A two days’ storm had kept him from his traps. The morning of this, the third day, had promised fair weather; so with his sister and cousin on board, he had ventured out. Nature had kept but half her promise. Fair weather had continued while he was visiting the shoal. The work of lifting the traps had been particularly difficult. Ruth had given him a ready hand at this. Six traps were fairly loaded with lobsters. A seventh had been torn in pieces by a fifteen pound codfish that had blundered into it. Another trap had been demolished by a dogfish. All the other traps had yielded a fair harvest.
“It sure was a good catch,” the boy told himself as he thought of it now. “Never had a better.”
“But that Tomingo,” he thought again. “Why did he tell me about it, me, a stranger and an American?”

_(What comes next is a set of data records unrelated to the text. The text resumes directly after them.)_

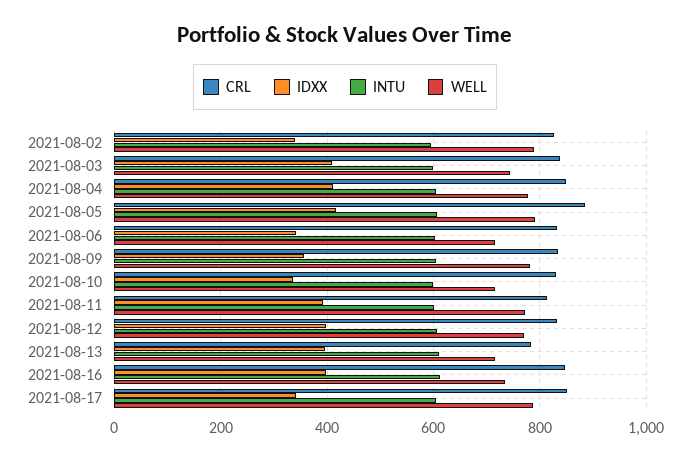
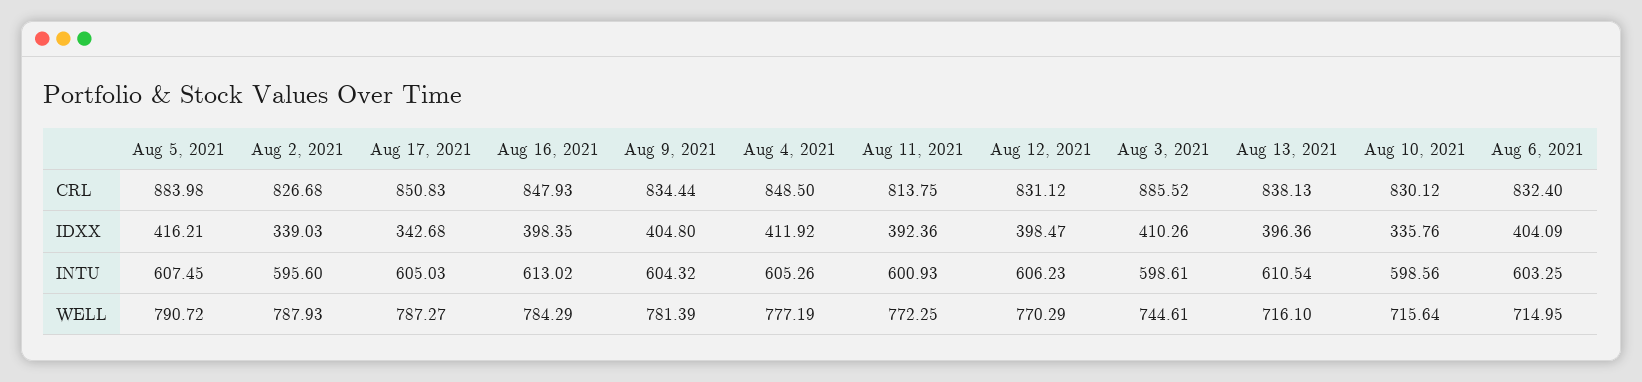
  {
    "CRL": {
      "2021-08-02": 826.68,
-     "2021-08-03": 840,
+     "2021-08-03": 885.52,
      "2021-08-04": 848.5,
      "2021-08-05": 883.98,
      "2021-08-06": 832.4,
      "2021-08-09": 834.44,
      "2021-08-10": 830.12,
      "2021-08-11": 813.75,
      "2021-08-12": 831.12,
-     "2021-08-13": 780,
+     "2021-08-13": 838.13,
      "2021-08-16": 847.93,
      "2021-08-17": 850.83
    },
    "IDXX": {
      "2021-08-02": 339.03,
      "2021-08-03": 410.26,
      "2021-08-04": 411.92,
      "2021-08-05": 416.21,
-     "2021-08-06": 340,
+     "2021-08-06": 404.09,
-     "2021-08-09": 360,
+     "2021-08-09": 404.8,
      "2021-08-10": 335.76,
      "2021-08-11": 392.36,
      "2021-08-12": 398.47,
      "2021-08-13": 396.36,
      "2021-08-16": 398.35,
      "2021-08-17": 342.68
    },
    "INTU": {
      "2021-08-02": 595.6,
      "2021-08-03": 598.61,
      "2021-08-04": 605.26,
      "2021-08-05": 607.45,
      "2021-08-06": 603.25,
      "2021-08-09": 604.32,
      "2021-08-10": 598.56,
      "2021-08-11": 600.93,
      "2021-08-12": 606.23,
      "2021-08-13": 610.54,
      "2021-08-16": 613.02,
      "2021-08-17": 605.03
    },
    "WELL": {
      "2021-08-02": 787.93,
      "2021-08-03": 744.61,
      "2021-08-04": 777.19,
      "2021-08-05": 790.72,
      "2021-08-06": 714.95,
      "2021-08-09": 781.39,
      "2021-08-10": 715.64,
      "2021-08-11": 772.25,
      "2021-08-12": 770.29,
      "2021-08-13": 716.1,
-     "2021-08-16": 740,
+     "2021-08-16": 784.29,
      "2021-08-17": 787.27
    }
  }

That, indeed, was a question worthy of consideration. The conflict between native born and foreign born fishermen all along the Maine coast has for many long years been a hard-fought and bitter one. At times floats have been cut and traps set adrift and sharp battles fought with fists and clubbed oars. It seemed inconceivable, now that he thought of it, that any foreigner should have told him of this rich fishing ground.
“It is true,” he told himself, “that Tomingo’s boat is smaller and less seaworthy than mine. I wouldn’t want to come this far in it myself. But some of his friends and fellow countrymen have far better boats than mine. Why should they not fish that shoal?”